Lors de récentes réunions à Riyad et Mascate, il a exhorté les parties au conflit à s’engager dans des pourparlers de désescalade et a présenté des options pour aller de l’avant. « Mes appels, et les appels de ce Conseil à la retenue et à la désescalade, restent sans réponse », a-t-il déclaré.

Une crise prolongée

Martin Griffiths, chef des affaires humanitaires de l’ONU et coordinateur des secours d’urgence, a déclaré que la guerre au Yémen – et la crise plus large qu’elle a déclenchée – ne montre aucun signe de ralentissement.

Il a décrit une escalade « brutale et dangereuse » au cours des six dernières semaines, avec plus de 650 victimes civiles signalées en janvier – une moyenne de 21 civils tués ou blessés chaque jour par des frappes aériennes, des bombardements, des tirs d’armes légères et d’autres violences.

« C’est de loin le bilan le plus élevé des trois dernières années », a-t-il dit, soulignant que la guerre trouve des gens dans leurs maisons, écoles, mosquées, hôpitaux et autres endroits où les civils devraient être protégés.

Pendant ce temps, les attaques transfrontalières se sont intensifiées, tuant, blessant et menaçant des civils dans l’ensemble de la région.

Une vie de guerre

Notant que la récente escalade n’est que le dernier tournant d’un conflit qui dure maintenant depuis sept ans, il a déclaré que le Yémen est devenu une crise prolongée, avec toute une génération d’enfants qui n’ont connu que la guerre.

Pendant tout ce temps, il a déclaré que les partenaires humanitaires avaient fait « tout ce qu’ils pouvaient » pour réduire les souffrances.

En 2021, près de 200 organisations ont travaillé ensemble dans le cadre du plan de réponse des Nations Unies pour aider plus de 11 millions de personnes chaque mois, atteignant chacun des 333 districts du Yémen.

Financement, financement, financement

Il a déclaré que les obstacles à l’accès restent un problème majeur, les travailleurs humanitaires étant confrontés à beaucoup trop de restrictions et les problèmes de sécurité persistent.

La semaine dernière, des hommes armés ont enlevé cinq membres du personnel des Nations Unies en mission officielle dans le gouvernorat d’Abyan.

Le plus gros défi est de loin le financement. Il a averti que les agences d’aide manquaient rapidement d’argent, les obligeant à réduire les programmes vitaux. Fin janvier, près des deux tiers des principaux programmes d’aide de l’ONU avaient déjà été réduits ou fermés.

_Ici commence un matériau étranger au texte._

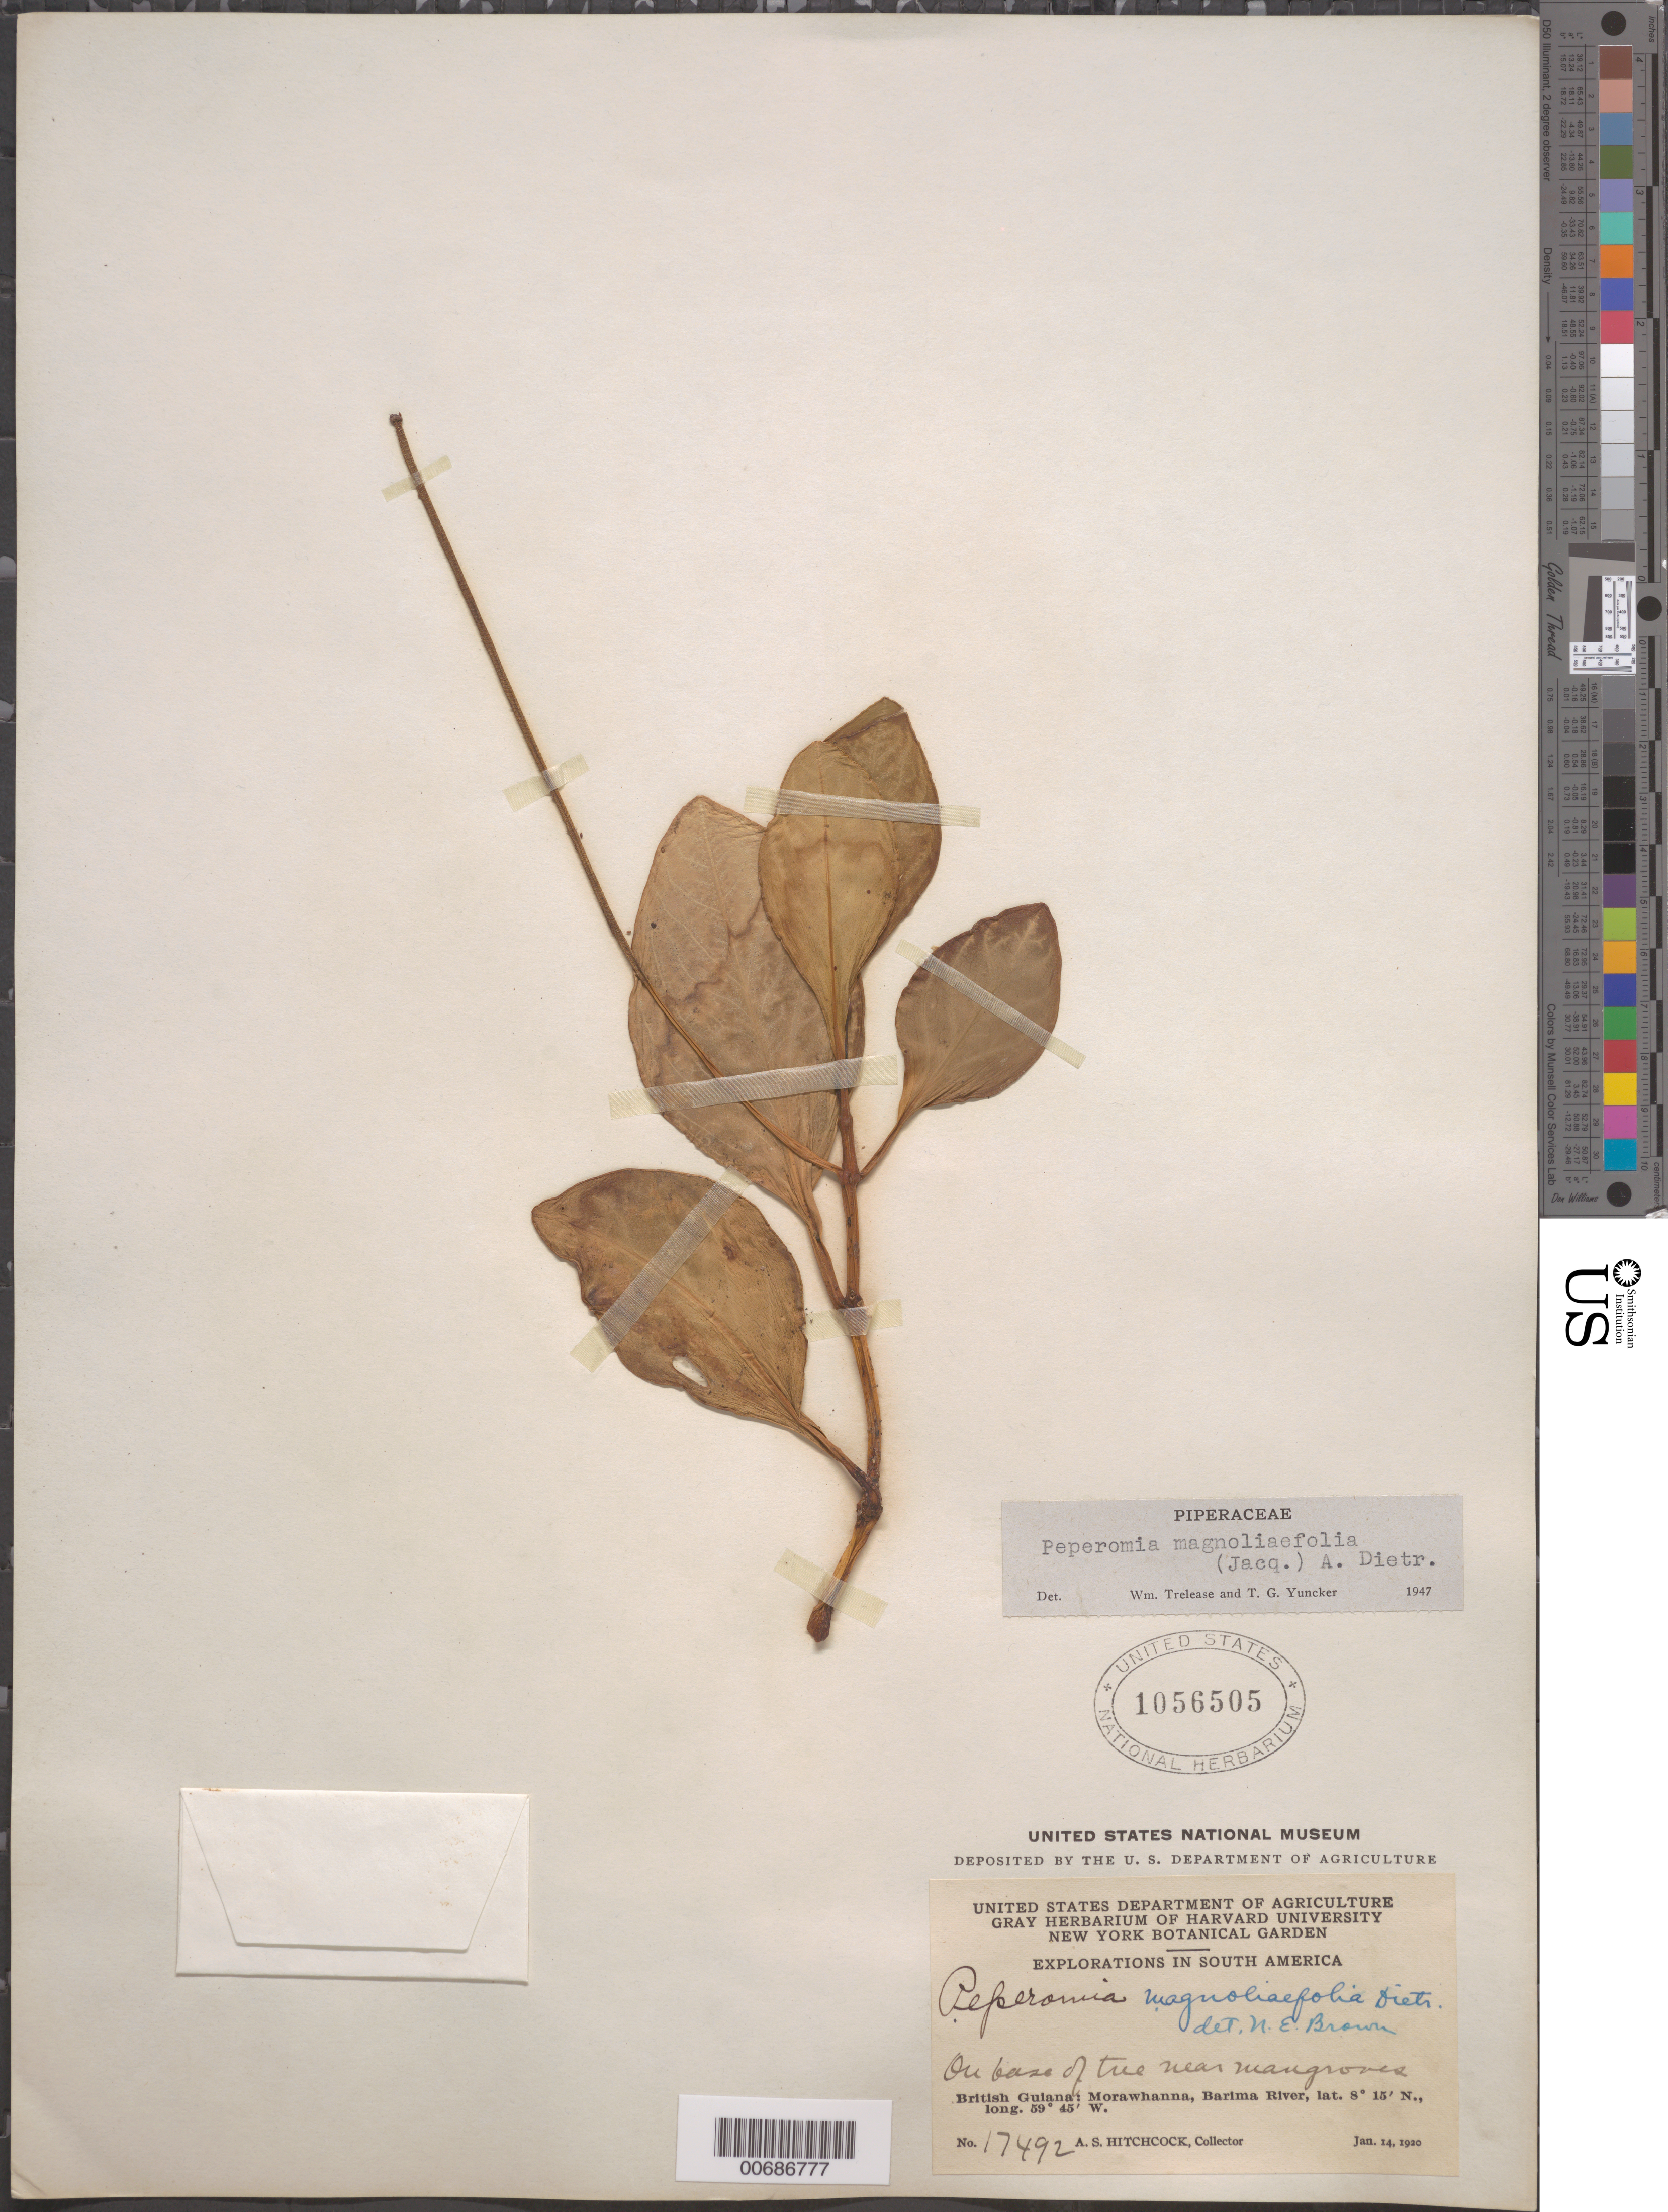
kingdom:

En décembre, il a déclaré que le Programme alimentaire mondial (PAM) avait réduit les rations alimentaires pour huit millions de personnes. À partir de mars, ils ne recevront probablement aucune nourriture, tandis que de nombreux vols humanitaires de l’ONU au Yémen (UNHAS) devront être annulés.

‘Peine de mort’

Si les déficits de financement ne sont pas rapidement comblés, « ce sera une condamnation à mort pour les personnes dont les mécanismes d’adaptation ont été complètement épuisés », a-t-il averti.

« Nous ne pouvons pas laisser tomber l’opération d’aide au Yémen », a-t-il souligné. Il a appelé à une approche plus durable du financement humanitaire et à une attention rapide aux facteurs sous-jacents des besoins, en particulier l’effondrement de l’économie.